Monosomy 18 p syndrome is a rare disorder and some autoimmune diseases may accompany the disease. Insulin-dependent diabetes mellitus concomitant occurrence with monosomy 18p syndrome [ 1 ] is rarely reported. It can be said that the mechanism of the association between monosomy 18p and IDDM is quite difficult to explain. It has been widely accepted that IDDM is a multifactorial and polygenic disorder with a strong autoimmune basis. The strongest loci so far connected with IDDM are IDDM1 and IDDM2. When the possible relationship and association between these two disorders is considered, a gene(s) on chromosome 18 may also affect the autoimmune process. Dacou-Voutetakis C et al. [ 4 ] reported a 5-year-old male patient with IDDM and autoimmune thyroiditis and monosomy 18p and they also suggested the relationship between monosomy 18p and IDDM. Our patient has been suffering from IDDM for 20 years, c-peptide was 0.12 ng/mL and islet cell antibodies were 8.38 IU/mL (normal range <10 IU/mL) noted as borderline negative.

In PAS III, autoimmune thyroiditis occurs with another organ-specific autoimmune disease, but the syndrome cannot be classified as PAS I or II. Polyglandular autoimmune syndrome III can be further classified into three subcategories: one of these sub-groups is PAS IIIA, which includes autoimmune thyroiditis with immune-mediated diabetes mellitus. Polyglandular autoimmune syndrome type IIIA, which is also known as PAS type 3 variant, includes autoimmune thyroiditis with immune-mediated diabetes mellitus [ 3 , 4 ] . In our patient; PAS type IIIA was diagnosed because he had IDDM, primary thyroiditis, and GH deficiency and hypogonadotropic hypogonadism.

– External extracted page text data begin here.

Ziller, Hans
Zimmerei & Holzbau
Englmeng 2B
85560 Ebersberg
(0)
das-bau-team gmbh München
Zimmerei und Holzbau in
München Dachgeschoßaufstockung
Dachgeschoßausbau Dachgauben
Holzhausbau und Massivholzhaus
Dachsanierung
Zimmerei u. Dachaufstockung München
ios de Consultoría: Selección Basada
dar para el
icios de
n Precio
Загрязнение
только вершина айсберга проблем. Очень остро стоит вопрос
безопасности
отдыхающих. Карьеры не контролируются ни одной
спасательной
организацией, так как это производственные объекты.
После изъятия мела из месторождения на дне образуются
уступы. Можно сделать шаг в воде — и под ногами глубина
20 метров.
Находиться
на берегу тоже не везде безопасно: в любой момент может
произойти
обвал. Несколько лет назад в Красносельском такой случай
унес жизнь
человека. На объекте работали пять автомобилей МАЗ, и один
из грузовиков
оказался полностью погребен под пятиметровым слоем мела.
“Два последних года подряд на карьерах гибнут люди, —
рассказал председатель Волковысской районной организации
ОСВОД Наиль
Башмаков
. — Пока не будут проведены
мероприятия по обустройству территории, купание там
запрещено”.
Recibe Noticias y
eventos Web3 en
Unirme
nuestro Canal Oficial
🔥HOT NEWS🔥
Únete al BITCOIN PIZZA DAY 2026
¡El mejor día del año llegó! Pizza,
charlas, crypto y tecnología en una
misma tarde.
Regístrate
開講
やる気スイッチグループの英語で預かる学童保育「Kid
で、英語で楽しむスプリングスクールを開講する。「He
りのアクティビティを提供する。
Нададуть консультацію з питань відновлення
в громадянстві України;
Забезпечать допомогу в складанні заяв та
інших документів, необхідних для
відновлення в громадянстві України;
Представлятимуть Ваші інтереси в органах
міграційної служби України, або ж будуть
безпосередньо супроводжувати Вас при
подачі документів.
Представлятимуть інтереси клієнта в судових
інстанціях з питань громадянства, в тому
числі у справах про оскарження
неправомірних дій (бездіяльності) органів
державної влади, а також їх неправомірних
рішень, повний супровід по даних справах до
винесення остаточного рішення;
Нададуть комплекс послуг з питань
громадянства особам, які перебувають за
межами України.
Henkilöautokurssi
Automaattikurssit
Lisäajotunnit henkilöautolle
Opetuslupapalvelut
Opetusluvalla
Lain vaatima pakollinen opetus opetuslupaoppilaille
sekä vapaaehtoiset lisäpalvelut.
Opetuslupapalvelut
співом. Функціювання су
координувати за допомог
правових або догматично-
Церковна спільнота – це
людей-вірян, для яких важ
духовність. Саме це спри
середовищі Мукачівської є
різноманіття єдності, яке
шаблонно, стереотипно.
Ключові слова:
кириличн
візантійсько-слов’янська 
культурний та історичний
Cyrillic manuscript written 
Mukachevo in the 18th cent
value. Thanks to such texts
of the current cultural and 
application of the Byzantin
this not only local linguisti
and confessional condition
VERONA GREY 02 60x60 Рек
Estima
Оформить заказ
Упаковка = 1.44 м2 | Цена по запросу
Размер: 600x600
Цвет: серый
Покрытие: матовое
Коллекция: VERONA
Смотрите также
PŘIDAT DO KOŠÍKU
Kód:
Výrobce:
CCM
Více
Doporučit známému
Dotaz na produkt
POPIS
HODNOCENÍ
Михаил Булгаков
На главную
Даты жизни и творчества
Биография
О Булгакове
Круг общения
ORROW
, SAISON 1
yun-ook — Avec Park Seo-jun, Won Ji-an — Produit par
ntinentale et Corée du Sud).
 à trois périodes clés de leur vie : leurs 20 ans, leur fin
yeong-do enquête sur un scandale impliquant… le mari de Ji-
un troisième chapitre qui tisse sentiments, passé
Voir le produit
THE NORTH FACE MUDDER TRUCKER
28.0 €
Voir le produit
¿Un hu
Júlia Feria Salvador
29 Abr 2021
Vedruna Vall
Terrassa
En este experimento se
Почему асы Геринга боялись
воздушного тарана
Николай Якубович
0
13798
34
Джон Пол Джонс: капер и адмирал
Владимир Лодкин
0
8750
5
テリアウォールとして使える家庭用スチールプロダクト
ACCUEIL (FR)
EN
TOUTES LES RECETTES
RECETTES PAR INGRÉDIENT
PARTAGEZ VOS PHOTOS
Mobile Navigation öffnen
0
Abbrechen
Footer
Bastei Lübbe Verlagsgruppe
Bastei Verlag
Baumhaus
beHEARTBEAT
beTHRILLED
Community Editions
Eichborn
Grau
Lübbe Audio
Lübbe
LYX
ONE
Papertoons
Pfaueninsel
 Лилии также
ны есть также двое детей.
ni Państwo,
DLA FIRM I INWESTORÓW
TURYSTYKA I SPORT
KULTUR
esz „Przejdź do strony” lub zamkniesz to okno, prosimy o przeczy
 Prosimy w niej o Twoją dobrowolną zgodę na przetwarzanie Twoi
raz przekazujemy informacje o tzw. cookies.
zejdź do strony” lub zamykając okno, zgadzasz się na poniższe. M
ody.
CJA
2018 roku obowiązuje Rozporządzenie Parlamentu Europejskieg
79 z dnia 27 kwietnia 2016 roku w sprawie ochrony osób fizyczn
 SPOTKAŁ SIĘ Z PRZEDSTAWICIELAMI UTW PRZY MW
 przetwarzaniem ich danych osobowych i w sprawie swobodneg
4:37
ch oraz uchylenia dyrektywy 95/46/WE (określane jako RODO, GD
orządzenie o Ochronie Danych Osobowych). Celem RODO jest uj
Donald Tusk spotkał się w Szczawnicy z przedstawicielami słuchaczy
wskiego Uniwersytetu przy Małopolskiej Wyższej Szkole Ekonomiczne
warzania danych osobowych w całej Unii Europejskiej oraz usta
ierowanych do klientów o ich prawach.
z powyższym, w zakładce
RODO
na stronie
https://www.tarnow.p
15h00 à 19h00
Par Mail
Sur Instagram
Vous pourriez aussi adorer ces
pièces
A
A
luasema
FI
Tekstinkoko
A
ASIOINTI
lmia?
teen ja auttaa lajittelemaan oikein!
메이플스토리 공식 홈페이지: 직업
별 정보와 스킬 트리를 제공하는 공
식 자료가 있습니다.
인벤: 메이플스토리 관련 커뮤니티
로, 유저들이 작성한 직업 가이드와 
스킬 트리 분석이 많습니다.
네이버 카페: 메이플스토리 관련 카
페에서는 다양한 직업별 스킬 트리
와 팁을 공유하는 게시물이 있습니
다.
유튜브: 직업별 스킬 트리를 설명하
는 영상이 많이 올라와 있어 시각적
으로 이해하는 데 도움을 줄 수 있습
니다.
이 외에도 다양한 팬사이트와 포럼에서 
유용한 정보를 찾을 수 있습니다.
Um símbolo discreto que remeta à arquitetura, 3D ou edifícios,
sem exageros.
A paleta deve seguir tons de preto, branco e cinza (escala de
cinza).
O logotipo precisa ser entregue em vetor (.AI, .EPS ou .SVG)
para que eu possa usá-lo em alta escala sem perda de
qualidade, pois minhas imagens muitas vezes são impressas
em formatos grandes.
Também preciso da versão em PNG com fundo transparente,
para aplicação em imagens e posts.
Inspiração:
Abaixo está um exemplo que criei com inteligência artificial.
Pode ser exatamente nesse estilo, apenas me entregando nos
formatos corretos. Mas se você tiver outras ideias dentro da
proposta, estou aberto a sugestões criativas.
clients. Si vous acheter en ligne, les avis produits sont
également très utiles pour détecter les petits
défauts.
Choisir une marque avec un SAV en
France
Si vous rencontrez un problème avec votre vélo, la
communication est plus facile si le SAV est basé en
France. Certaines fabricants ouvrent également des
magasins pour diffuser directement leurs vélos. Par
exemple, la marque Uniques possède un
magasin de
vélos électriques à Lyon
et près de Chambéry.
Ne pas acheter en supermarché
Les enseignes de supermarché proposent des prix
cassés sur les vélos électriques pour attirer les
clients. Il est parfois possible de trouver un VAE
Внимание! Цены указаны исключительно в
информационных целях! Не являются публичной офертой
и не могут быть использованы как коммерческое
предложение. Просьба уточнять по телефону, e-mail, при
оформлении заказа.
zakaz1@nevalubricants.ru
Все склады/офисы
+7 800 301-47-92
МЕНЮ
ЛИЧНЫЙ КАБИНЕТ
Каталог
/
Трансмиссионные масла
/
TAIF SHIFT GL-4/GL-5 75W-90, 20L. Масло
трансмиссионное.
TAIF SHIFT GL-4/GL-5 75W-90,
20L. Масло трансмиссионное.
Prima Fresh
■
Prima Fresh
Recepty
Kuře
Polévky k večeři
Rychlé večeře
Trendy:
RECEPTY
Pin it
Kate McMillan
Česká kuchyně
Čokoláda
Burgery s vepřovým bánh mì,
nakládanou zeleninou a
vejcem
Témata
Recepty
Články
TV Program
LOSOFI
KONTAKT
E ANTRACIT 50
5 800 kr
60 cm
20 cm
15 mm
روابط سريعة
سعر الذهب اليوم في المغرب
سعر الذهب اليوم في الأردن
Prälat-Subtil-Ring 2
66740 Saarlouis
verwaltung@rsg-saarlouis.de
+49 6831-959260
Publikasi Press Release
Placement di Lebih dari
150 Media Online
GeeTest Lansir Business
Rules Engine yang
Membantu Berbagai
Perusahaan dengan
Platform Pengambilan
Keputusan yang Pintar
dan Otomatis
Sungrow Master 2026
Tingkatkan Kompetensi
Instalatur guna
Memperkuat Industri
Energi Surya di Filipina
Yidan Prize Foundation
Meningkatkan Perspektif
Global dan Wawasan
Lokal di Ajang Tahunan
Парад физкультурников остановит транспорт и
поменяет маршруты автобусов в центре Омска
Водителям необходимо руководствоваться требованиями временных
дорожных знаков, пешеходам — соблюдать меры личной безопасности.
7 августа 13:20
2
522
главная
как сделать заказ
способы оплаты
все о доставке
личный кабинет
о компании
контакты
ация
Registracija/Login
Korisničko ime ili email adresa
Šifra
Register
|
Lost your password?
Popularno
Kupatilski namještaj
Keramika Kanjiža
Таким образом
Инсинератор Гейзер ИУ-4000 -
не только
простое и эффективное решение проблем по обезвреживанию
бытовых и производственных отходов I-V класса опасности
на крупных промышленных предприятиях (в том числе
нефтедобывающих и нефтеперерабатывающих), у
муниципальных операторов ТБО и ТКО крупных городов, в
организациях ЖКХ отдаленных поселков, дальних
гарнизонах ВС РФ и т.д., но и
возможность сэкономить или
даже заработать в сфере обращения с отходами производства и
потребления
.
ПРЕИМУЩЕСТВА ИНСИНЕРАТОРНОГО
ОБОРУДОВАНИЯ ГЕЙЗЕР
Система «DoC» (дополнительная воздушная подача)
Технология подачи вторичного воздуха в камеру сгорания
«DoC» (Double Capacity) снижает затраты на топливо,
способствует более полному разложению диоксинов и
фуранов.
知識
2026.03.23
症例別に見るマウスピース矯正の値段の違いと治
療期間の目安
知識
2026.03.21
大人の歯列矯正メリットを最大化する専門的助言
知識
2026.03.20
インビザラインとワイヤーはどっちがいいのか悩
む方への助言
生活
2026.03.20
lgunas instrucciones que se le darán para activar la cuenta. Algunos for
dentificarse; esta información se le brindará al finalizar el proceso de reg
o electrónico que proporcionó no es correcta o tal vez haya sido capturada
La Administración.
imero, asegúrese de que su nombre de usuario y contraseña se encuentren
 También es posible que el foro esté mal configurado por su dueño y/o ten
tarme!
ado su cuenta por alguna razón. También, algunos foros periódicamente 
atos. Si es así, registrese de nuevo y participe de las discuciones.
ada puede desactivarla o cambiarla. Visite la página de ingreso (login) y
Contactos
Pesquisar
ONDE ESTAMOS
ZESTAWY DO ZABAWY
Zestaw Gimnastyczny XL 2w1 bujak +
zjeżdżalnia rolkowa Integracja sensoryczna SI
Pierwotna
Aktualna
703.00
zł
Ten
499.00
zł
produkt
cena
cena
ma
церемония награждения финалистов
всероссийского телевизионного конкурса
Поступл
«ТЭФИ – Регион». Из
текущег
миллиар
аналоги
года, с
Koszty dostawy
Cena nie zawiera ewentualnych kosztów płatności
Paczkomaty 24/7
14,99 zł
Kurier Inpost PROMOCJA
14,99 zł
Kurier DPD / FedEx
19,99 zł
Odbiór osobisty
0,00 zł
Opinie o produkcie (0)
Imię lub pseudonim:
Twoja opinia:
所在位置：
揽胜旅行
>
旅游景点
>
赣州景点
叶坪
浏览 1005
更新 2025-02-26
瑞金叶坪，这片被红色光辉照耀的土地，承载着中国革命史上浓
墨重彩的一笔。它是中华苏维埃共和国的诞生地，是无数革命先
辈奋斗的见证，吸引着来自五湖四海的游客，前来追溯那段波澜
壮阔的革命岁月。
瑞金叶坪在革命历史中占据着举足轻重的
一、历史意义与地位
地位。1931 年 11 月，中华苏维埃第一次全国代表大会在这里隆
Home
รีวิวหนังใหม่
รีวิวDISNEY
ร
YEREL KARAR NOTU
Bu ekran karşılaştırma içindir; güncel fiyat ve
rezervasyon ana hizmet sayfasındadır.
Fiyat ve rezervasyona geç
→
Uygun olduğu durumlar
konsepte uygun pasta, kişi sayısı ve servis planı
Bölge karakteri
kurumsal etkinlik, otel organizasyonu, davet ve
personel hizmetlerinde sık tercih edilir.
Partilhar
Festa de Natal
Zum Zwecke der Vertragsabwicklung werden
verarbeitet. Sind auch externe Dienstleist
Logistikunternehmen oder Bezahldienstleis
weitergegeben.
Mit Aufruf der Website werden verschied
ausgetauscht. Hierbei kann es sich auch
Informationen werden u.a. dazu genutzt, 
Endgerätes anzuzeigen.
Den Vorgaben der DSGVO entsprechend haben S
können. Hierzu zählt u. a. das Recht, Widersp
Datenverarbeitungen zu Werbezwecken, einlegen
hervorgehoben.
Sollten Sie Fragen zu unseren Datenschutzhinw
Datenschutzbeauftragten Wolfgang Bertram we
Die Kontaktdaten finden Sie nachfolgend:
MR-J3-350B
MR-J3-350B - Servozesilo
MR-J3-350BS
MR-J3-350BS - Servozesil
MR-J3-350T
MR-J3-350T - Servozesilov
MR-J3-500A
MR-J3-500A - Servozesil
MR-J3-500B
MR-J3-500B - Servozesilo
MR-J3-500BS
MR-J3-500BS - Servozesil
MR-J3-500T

Furthermore, GH deficiency may occur together with the disorder. There are rare publications on autoimmune diseases, such as vitiligo and alopecia, accompanying the monosomy 18p mutation; Hashimoto thyroiditis was also very rarely reported [ 2 – 6 ] . In our case, autoimmune thyroiditis, IDDM, GH deficiency and hypogonadotropic hypogonadism were observed together with monosomy 18p syndrome. This genetic mutation, autoimmune thyroiditis and IDDM association was accepted as a noteworthy case regarding the possibility that autoimmune diseases may be accompanied by genetic diseases such as monosomy 18p. We could find a few reported cases with autoimmune PAS type IIIA accompanying monosomy 18p syndrome in the literature online (http://www.ncbi.nlm.nih.gov) (3,4). Therefore, this is probably one of the few cases that indicates the association of monosomy 18p and the PAS type IIIA variant. In conclusion, monosomy 18p syndrome may be associated with autoimmune diseases and if this is suspected, patients should also be examined for an endocrine deficiency.